- [Verilen Metin]:

==========

Maltepe Belediye Başkanı Esin Köymen’in eşlik ettiği İmamoğlu, emekçilerle anı fotoğrafları çektirdikten sonra, iktidar tarafından net 22 bin 104 lira olarak açıklanan ve 1 Ocak 2025 tarihinden geçerli olacak asgari ücretle ilgili değerlendirmelerde bulundu.
İktidarı “İnsanları aldatıp, cebindeki parayı pul eden bir süreci bize yaşattılar” sözleriyle eleştiren İmamoğlu “Kimse kendisini güller bahçesindeymiş gibi anlatmasın. Kimse milletimizi aldatmasın” dedi.
İBB’nin zorunlu olarak sosyal destek projelerini artıracağının altını çizen İmamoğlu “Çünkü bugünkü iktidar, ülkeyi yönetmiyor. Sadece makamını koruma gayretinde. Ama bu millet, kendine ait olan o makamı çeker, o koltuğu altından alır, bir başkasına verir. Bu kadar net. Allah milletimizin yardımcısı olsun. Biz, milletimizin yanındayız. Sayın Cumhurbaşkanı, bolca kullandığı ‘kararnameyi’ bu konuda kullanabilir. ‘Belediyeleri silkele’ diyeceğine, bir kendilerini bir silkelesinler. Vatandaşın asgari ücretini düzenlesin o bolca kullandığı kararnameyle. Hem de desin ki, ‘6 aylığına düzenledim. 6 ay sonra bir daha düzenleyeceğim’ desin. Bu da tavsiye” diye konuştu.
“Çok ciddi sorunlarla, meselelerle boğuşan ülkeyiz ne yazık ki, başta ekonomik sorunlar olmak üzere” diyen İmamoğlu, şunları söyledi:
“Aslında tam da öyle bir yerdeyiz. Biz, şu anda Çınar Mahallesi’ndeyiz Maltepe’de. Burada öndeki bina, Alzheimer Merkezi olarak hizmet verecek. Çok yoğun talep alıyoruz ve İstanbul’un birçok yerinde daha Alzheimer odaklı hizmet verecek yapılar üretiyoruz. ‘İBB Kadın’ diye markalandırdığımız ve özellikle mahallelerde kadınlara hizmet verecek alanlar üretiyoruz. Ve hemen alt bölümünde de ki buraya yine bir başka 6 derslikli kreşimizin inşaatından geldik, Fındıklı tarafında. Şimdi Çınar. Mahallesi’ndeyiz. Burada da 6 derslikli bir kreşimiz bitiyor. Düşünün; yani iki yerde 240 çocuğumuz. Bu ne demek? 240 çocuğumuzun bir bölümünü, ücretsiz burada okutacağız. Bir bölümü, şu anda 2 bin 500 lira aylık ücretle okuyacak.”

==========

[Bir dizi kayıt]
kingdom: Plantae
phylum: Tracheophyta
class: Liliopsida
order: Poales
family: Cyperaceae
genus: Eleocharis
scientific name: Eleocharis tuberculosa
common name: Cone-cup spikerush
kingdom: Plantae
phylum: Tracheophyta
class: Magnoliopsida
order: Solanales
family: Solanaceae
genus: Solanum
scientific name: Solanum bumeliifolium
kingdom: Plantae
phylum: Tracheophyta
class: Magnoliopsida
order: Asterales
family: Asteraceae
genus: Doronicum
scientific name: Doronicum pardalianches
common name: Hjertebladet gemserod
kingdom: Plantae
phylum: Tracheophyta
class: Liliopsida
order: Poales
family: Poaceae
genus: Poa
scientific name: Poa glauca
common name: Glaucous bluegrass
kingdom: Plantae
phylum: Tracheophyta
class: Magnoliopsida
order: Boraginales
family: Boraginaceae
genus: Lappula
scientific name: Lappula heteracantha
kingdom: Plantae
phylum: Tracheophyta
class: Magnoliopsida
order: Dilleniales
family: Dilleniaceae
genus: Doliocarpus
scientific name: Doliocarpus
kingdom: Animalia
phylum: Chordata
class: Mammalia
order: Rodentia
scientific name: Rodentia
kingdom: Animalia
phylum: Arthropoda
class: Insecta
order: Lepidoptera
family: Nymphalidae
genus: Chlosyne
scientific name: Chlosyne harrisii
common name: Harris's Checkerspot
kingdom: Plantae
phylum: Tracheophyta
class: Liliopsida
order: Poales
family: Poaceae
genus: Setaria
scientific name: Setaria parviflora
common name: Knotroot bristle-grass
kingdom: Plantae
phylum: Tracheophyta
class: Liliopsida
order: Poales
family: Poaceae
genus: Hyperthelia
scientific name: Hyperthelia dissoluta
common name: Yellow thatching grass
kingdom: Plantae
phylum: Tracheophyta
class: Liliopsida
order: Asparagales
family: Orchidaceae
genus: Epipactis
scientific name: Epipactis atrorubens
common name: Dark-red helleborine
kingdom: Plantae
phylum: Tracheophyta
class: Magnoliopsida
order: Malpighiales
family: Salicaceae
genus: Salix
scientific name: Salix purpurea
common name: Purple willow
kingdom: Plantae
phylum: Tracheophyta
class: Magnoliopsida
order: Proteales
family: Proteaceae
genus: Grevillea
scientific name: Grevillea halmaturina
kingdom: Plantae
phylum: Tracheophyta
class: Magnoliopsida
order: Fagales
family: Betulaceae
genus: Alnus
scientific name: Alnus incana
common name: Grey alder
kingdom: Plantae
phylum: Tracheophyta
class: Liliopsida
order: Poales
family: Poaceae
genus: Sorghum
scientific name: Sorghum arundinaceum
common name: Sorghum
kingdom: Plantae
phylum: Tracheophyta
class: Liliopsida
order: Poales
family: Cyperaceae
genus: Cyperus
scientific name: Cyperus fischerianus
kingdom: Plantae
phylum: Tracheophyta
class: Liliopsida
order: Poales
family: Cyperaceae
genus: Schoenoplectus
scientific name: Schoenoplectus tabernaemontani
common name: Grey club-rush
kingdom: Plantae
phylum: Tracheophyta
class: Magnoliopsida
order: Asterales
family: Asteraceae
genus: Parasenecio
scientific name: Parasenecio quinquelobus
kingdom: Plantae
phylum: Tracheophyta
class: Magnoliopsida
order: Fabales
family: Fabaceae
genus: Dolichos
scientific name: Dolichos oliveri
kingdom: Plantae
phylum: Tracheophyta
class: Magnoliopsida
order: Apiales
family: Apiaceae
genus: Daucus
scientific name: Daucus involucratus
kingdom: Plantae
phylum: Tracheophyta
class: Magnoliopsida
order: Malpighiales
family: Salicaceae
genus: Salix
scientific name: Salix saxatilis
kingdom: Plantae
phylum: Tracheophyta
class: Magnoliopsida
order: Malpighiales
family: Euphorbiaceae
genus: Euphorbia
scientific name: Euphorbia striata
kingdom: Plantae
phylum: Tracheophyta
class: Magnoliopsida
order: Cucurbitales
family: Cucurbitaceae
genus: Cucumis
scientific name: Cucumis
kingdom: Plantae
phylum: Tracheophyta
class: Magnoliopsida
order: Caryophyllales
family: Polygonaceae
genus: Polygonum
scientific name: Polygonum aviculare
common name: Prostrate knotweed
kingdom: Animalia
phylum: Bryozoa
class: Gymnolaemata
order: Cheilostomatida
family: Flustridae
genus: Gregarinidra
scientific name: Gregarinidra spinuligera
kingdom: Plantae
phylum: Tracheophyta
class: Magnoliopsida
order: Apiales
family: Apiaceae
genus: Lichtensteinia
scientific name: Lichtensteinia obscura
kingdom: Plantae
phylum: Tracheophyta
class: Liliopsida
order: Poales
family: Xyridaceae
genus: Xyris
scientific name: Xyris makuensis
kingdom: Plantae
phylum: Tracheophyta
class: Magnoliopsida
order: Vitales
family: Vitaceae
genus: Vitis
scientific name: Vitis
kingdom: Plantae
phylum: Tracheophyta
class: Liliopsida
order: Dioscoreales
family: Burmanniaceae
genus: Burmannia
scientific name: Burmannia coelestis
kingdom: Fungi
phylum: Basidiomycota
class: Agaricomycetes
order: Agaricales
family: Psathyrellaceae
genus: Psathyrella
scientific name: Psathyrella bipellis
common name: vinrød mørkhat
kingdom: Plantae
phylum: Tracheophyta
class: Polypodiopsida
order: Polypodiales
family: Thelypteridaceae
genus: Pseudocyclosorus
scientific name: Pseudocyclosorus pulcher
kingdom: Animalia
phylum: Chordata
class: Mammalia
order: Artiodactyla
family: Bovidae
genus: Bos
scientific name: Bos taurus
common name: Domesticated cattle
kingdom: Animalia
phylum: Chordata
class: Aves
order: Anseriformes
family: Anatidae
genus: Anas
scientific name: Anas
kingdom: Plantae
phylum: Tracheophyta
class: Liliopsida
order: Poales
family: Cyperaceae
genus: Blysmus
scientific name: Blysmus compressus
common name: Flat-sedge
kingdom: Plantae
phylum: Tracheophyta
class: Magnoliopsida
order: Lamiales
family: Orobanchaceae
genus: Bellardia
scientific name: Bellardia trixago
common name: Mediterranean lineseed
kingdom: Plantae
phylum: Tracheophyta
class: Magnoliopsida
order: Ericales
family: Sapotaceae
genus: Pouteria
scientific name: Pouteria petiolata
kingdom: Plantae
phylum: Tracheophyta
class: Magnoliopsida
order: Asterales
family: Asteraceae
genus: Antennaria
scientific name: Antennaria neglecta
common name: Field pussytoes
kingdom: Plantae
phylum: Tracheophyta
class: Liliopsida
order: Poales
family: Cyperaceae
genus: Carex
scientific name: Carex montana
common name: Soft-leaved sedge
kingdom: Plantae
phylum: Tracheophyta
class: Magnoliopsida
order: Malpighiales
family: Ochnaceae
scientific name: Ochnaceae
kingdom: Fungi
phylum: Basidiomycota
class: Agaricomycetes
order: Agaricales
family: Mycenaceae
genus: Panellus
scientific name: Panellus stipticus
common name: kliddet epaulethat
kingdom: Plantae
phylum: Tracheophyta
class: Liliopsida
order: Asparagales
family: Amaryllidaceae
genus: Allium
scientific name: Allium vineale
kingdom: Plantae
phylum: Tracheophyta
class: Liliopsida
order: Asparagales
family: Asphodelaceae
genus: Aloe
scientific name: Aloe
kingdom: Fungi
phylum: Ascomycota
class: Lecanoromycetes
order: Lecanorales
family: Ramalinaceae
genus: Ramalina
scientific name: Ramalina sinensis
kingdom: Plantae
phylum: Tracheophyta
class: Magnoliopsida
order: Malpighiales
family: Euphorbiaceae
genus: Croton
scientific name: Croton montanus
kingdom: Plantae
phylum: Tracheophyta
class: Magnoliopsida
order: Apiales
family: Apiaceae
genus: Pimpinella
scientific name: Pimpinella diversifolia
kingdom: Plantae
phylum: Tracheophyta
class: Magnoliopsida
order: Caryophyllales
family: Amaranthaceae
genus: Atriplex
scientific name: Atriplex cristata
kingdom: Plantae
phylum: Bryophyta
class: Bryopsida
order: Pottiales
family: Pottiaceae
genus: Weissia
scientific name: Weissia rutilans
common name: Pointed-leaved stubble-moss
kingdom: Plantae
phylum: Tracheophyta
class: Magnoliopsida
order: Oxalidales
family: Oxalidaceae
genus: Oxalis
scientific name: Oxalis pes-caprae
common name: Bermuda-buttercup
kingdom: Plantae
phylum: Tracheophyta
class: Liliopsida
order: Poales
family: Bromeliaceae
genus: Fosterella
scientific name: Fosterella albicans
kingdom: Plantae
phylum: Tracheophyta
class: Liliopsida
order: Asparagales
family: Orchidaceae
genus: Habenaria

==========

- [Görevler]:
[1] Verilen metne göre açıklanan asgari ücret hangi tarihten itibaren geçerli olacaktır?
[2] Aşağıdaki ifadelerin verilen metinle uyuşup uyuşmadığını belirtiniz:
(a) İmamoğlu'na Maltepe Belediye Başkanı Esin Köymen eşlik etmiştir.
(b) Çınar Mahallesi'nde tamamlanan kreş 8 dersliklidir.
(c) Çocukların bir bölümü aylık 2 bin 500 lira ücretle okuyacaktır.
Her biri için evet ya da hayır deyip kararı belirleyen sözleri metinden aynen alıntılayınız.
[3] Verilen metinde "Maltepe Belediye Başkanı" sözlerinden "ilgili değerlendirmelerde bulundu." sözlerine kadar uzanan bölümü hiç değiştirmeden yazınız.

- [Yanıtlar]:
[1] 1 Ocak 2025 tarihinden itibaren geçerli olacaktır.

[2]
(a) Evet: "Maltepe Belediye Başkanı Esin Köymen’in eşlik ettiği İmamoğlu"
(b) Hayır: "Burada da 6 derslikli bir kreşimiz bitiyor."
(c) Evet: "Bir bölümü, şu anda 2 bin 500 lira aylık ücretle okuyacak."

[3]
Maltepe Belediye Başkanı Esin Köymen’in eşlik ettiği İmamoğlu, emekçilerle anı fotoğrafları çektirdikten sonra, iktidar tarafından net 22 bin 104 lira olarak açıklanan ve 1 Ocak 2025 tarihinden geçerli olacak asgari ücretle ilgili değerlendirmelerde bulundu.